HEAD TO HEAD: Regus vs. WeWork
Working on your own is blissful. We enjoy nothing more than padding down to the kitchen for a relaxed breakfast. Then it’s time to settle down for an unhurried morning’s work before putting the laptop to one side while we catch up on Loose Women and Neighbours.
But it can also be a bit lonely… Waiting for the phone to ring. Running after the postie to double check there was no mail for us. Sometimes we just need someone to talk to. And that’s why co-creation and co-working spaces are hot topics right now.
The office model has changed. Co-working was essentially a product of the last recession; people were booted out of jobs, went freelance and needed somewhere to work.
So, we asked 100 randoms UK-representative respondents for their thoughts on this new-fangled co-working, and the creative that the sector’s leading companies are using to flog it. We compared attitudes towards a campaign from established player Regus - victim of a recent poor financial performance - with an ad for WeWork, which despite being a relative newbie was recently valued at £27bn!
Here are some of the main findings:
Memorability: 40% of our panel say they’d definitely remember this is an ad for WeWork (not Ikea, honest). While 25% state they wouldn’t be sure which brand the work was for, just a third said they wouldn’t recall it as an ad for office space. Pretty good going. The stats for Regus are similarly positive. We’d be interested to know what the relatively high number of “uncertains” thought the ad was for though – hotels? Furniture stores? Both ads need to work a bit harder at linking their brand to their sector.
Actionability: WeWork is a clear winner here, even amongst the oldies. 45% of respondents would take positive action after seeing the ad, compared to 33% for Regus (though there are those of you who might count falling asleep as a positive action). Analysed further, a fifth want to find out more about WeWork, while one in 10 would tell their mates about the ad (unimaginably witty pub banter about renting office space). A further 10% would ‘like’ the ad on social media. While one in five would also research Regus, it’s the inert two thirds of respondents that will be of concern to them.
Love: If it’s possible to love an ad for an office brand, 36% of our panel expressed adoration for WeWork. Regus got exactly half that figure. In fact, it was more “meh” than anything, with a whopping 73% feeling neutral towards that mysterious strawberry lace insignia. Maybe it’s harder for established brands to appear new and funky (in the positive sense), rather than… old and funky (in the negative sense). Think the antiquated offices of Ebenezer Scrooge.
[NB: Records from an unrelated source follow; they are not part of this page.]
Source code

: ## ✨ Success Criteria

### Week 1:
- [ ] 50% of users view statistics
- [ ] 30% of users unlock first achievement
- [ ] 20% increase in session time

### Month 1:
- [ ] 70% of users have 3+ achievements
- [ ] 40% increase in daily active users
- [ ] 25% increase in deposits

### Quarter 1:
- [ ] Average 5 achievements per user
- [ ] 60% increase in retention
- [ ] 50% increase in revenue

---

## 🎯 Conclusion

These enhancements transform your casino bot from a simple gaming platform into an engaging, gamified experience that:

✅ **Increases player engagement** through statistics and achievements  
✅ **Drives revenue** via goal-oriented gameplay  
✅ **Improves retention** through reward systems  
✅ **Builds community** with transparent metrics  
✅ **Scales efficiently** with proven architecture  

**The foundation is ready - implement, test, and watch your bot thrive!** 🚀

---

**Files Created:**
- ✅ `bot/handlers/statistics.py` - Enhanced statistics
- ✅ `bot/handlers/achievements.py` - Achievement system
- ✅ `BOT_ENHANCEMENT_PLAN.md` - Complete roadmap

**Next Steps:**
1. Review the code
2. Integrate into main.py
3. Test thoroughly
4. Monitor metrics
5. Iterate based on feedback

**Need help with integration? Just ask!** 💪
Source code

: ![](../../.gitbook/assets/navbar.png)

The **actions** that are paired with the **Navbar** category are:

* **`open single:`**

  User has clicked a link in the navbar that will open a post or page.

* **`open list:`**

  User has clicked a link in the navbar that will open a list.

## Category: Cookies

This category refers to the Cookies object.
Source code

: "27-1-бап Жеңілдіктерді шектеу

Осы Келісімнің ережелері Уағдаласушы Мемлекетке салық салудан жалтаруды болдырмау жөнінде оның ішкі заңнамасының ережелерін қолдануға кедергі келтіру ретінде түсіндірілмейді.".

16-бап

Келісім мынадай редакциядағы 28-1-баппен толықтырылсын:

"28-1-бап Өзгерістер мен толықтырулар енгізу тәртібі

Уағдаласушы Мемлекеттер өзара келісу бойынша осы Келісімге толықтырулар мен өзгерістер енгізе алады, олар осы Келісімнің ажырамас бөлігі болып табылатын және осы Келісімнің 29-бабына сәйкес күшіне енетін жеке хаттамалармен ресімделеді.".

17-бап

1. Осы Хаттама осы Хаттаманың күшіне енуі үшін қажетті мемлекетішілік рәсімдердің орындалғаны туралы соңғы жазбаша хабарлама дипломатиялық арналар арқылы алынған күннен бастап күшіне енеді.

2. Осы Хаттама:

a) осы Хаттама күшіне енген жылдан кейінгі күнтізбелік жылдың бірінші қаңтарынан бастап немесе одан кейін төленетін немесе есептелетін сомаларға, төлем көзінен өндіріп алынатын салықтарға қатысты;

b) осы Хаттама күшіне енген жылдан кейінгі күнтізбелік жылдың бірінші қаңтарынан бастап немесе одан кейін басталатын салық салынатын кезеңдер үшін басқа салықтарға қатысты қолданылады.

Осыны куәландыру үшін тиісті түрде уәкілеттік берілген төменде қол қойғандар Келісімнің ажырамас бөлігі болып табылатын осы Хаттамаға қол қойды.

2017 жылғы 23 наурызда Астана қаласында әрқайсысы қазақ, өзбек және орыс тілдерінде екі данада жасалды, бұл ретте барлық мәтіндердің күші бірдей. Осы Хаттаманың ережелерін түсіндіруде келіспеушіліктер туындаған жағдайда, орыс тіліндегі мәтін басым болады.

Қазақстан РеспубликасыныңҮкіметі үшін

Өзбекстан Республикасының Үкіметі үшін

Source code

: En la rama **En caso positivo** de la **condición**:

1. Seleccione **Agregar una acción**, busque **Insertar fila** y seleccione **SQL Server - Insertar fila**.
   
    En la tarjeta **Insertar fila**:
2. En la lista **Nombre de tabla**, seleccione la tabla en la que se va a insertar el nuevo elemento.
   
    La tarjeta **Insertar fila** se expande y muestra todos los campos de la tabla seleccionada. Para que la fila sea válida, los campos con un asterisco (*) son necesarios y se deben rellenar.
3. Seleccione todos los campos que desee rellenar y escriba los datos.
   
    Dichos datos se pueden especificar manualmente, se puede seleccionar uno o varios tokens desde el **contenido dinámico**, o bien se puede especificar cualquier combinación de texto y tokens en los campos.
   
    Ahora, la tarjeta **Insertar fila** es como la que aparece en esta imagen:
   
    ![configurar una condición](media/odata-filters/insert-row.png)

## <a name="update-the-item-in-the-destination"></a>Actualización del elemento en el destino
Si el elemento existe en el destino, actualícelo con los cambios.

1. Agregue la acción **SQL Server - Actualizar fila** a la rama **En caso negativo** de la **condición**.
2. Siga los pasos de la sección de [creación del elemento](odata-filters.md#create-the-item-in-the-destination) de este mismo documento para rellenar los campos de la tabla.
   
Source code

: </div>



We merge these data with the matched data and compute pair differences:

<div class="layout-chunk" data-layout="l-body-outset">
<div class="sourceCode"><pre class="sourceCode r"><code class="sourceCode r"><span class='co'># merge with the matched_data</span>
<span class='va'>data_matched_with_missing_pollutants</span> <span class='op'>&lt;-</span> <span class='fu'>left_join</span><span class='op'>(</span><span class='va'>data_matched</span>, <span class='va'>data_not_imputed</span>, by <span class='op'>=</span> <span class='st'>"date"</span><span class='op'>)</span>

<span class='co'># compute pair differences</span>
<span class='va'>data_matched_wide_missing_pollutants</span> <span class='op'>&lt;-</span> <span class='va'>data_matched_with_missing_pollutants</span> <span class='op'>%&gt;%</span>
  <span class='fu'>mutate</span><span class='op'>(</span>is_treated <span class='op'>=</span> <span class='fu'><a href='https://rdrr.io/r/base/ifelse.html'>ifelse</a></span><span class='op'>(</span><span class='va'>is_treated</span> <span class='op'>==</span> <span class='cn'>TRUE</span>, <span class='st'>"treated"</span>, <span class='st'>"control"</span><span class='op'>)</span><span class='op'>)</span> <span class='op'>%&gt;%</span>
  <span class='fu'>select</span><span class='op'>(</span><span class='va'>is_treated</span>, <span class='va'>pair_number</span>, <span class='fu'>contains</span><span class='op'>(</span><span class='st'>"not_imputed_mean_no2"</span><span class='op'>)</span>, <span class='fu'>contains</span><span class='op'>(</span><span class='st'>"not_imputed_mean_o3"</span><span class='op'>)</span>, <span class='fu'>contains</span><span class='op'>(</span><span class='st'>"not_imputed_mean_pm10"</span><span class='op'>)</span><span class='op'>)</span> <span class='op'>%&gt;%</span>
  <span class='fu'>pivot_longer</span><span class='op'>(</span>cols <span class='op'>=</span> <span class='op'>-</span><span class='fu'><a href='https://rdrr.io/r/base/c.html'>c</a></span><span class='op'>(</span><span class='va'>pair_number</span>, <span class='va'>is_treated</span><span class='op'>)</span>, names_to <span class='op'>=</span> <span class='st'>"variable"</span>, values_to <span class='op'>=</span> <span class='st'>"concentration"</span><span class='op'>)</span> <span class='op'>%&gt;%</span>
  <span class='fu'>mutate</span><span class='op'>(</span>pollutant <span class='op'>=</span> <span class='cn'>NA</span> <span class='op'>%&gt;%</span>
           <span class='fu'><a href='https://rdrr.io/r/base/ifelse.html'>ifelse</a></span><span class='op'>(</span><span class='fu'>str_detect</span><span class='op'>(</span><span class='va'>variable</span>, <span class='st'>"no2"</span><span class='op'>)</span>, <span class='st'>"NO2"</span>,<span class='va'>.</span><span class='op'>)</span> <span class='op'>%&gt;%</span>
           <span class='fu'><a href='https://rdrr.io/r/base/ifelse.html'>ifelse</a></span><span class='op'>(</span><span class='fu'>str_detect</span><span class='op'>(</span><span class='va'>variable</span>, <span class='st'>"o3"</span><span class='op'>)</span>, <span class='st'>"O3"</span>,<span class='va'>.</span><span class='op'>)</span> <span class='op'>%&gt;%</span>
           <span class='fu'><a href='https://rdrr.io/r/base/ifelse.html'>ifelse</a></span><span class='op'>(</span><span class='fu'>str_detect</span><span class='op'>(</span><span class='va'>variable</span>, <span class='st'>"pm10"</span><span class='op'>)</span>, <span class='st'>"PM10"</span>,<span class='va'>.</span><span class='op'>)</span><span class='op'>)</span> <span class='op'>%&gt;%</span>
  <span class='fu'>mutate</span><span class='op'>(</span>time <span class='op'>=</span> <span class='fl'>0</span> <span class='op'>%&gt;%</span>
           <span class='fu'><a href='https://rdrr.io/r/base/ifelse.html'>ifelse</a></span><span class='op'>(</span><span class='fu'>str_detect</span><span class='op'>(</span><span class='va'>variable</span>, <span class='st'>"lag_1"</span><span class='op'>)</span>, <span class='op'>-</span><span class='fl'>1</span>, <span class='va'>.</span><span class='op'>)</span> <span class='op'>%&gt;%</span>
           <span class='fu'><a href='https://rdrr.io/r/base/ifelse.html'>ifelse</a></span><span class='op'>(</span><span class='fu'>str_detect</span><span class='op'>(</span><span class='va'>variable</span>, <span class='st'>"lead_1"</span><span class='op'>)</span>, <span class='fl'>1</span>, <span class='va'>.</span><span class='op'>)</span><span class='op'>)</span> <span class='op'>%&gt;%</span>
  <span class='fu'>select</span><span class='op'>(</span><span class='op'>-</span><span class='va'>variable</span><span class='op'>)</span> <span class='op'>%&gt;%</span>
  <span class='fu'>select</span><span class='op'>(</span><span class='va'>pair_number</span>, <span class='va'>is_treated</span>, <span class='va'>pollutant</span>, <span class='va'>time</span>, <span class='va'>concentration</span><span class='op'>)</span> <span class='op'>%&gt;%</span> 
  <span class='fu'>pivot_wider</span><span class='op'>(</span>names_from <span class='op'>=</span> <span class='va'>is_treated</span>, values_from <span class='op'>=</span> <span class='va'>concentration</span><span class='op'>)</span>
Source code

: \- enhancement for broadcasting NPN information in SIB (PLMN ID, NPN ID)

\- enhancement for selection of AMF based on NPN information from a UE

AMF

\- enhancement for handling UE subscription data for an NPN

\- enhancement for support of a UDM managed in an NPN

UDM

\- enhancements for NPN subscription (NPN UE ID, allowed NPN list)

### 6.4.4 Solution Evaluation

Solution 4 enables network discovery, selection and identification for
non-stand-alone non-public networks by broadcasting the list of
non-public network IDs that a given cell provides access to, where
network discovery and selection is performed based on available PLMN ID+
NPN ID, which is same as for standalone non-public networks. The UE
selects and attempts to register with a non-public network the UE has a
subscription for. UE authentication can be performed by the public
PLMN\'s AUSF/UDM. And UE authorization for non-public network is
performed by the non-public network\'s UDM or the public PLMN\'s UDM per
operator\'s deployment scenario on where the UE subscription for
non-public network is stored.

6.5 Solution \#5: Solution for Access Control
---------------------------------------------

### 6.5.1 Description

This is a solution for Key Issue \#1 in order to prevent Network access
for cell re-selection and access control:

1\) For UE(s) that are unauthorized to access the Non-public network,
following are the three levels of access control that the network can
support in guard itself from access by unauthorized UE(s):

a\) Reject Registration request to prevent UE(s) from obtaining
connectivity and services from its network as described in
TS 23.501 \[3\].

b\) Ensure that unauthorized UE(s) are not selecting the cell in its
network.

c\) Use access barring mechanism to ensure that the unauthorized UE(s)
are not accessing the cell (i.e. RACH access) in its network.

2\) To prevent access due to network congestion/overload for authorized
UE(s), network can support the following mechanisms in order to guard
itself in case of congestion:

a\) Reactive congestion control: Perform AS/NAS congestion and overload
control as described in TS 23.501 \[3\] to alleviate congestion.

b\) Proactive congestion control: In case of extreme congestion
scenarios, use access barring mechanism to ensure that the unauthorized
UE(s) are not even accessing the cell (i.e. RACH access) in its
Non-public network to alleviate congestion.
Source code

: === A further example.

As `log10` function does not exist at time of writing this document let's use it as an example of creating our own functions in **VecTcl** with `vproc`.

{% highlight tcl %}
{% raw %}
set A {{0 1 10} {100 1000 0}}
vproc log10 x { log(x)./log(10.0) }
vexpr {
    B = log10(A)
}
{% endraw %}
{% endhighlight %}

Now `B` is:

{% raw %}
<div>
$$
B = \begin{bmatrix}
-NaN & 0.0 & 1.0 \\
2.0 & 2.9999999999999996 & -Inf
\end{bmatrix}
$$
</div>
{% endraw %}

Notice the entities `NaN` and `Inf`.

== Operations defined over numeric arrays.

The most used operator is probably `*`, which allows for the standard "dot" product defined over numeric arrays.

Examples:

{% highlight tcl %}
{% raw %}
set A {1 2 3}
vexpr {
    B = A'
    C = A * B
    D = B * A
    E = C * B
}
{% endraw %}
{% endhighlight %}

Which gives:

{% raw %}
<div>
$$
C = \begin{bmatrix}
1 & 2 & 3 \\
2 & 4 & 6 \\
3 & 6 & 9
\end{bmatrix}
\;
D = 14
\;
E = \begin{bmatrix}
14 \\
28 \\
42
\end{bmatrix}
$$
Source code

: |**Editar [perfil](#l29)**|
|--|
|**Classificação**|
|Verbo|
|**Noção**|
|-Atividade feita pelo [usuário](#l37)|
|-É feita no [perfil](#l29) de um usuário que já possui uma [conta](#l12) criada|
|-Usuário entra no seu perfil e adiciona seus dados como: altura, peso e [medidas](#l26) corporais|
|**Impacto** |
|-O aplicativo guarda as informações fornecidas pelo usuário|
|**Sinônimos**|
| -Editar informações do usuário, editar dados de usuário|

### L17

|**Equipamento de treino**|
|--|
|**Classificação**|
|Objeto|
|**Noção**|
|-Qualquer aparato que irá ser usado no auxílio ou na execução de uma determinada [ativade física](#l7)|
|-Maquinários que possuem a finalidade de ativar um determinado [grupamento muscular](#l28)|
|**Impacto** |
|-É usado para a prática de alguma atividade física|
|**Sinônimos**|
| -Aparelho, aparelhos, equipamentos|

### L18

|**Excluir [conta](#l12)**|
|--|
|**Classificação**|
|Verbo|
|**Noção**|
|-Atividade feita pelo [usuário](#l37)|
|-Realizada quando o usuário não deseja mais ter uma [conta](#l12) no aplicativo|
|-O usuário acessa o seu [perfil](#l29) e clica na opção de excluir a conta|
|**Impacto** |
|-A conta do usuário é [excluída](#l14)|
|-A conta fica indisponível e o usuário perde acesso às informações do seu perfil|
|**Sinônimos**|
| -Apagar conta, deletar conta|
Brand association: The cool bit, in our humble opinion. This is the part where three adjectives are chosen to describe the work and - in an ideal world - respondents pick the same ones from a longer list. Giving, in other words, a positive or negative emotional response. For WeWork, 64% identified the key traits of “easy”, “young” and “professional”. A bit like Ben the account exec after a few too many tequilas. Most enjoyed the vibrant colours, 10% described the work as memorable, though a handful of people were irritated. Regus lagged a bit with 40% brand association – the desired descriptions were “clear”, “professional” and “modern”. A bit like a fancy lawyer. Respondents complained the creative was too simple, messy and didn’t stand out. Bitches.
So, WeWork works and Regus loses its crown.
An interesting response to the frequently dull world of office space. Maybe our panellists know a thing or two about creative after all.